Why so complicated, just link to the data next time. Putting the URL on your charts doesn't show what the estimated trends are. If you would've provided that information with your charts, everybody could see there was little change in the last 16 years and flat trends for this century.

Isn't it misleading to leave out information that could prove your claim is not true?




You made the claim that the trend in my chart was not statistically significant.


I showed you the trends are not statistically significant, but it was your job to test for significance and report the results along with your charts.




You have been fooled by propaganda.



Are you friends with Matthew England, Greven?




There are people actually out there trying to say that the IPCC has overstated or overestimated climate change. This report shows very clearly that the projections have occurred.(...)

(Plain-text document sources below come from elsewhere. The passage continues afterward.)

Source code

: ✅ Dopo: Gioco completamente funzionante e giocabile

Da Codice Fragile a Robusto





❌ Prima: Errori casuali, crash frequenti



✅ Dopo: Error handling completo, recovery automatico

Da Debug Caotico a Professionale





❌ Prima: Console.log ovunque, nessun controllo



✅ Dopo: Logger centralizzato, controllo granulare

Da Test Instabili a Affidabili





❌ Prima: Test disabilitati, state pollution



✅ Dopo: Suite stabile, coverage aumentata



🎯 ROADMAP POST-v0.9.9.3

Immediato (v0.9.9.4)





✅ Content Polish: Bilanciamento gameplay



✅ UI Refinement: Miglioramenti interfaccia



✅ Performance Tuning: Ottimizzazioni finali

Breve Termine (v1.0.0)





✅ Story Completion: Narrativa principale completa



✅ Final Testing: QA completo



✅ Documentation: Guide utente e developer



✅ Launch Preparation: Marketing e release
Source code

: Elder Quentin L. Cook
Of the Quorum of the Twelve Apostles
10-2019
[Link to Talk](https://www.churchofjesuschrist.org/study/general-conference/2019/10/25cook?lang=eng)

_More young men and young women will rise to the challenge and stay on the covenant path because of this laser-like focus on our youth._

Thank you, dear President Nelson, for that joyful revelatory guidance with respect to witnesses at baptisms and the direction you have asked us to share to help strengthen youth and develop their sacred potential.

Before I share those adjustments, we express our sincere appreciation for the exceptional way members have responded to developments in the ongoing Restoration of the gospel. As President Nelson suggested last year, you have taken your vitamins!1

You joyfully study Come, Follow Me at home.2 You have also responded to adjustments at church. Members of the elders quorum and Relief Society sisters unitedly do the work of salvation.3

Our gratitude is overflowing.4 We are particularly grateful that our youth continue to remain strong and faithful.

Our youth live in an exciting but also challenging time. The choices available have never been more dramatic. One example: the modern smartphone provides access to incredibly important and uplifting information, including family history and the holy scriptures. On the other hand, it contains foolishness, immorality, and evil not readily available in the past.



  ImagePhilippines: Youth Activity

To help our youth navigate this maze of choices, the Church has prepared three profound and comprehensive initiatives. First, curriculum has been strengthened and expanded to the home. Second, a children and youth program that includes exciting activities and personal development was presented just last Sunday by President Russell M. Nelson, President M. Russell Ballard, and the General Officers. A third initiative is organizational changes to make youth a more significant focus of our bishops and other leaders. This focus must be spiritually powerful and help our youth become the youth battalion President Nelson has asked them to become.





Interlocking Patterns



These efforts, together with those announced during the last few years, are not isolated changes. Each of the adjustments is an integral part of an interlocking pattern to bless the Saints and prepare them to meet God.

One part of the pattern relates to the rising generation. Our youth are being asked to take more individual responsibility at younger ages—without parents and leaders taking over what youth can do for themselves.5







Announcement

And so anybody out there lying that the IPCC projections are overstatements or that the observations haven't kept pace with the projections is completely offline with this. The analysis is very clear that the IPCC projections are coming true.

M. England 2012





Despite ongoing increases in atmospheric greenhouse gases, the Earth’s global average surface air temperature has remained more or less steady since 2001.

M. England 2013



If someone like him can come to terms with reality, it shouldn't be that hard for you.




I insinuated a motif to mislead? The only insinuation I made was that you were careless in reading the article you quoted ...





To suggest that there are complexities in (and impacting) the environment, and to show ATS members the tricks people can play with data. People like yourself.



After you have convinced people that you believe your cause to be more important than telling the truth, you've lost the power to convince them of anything else.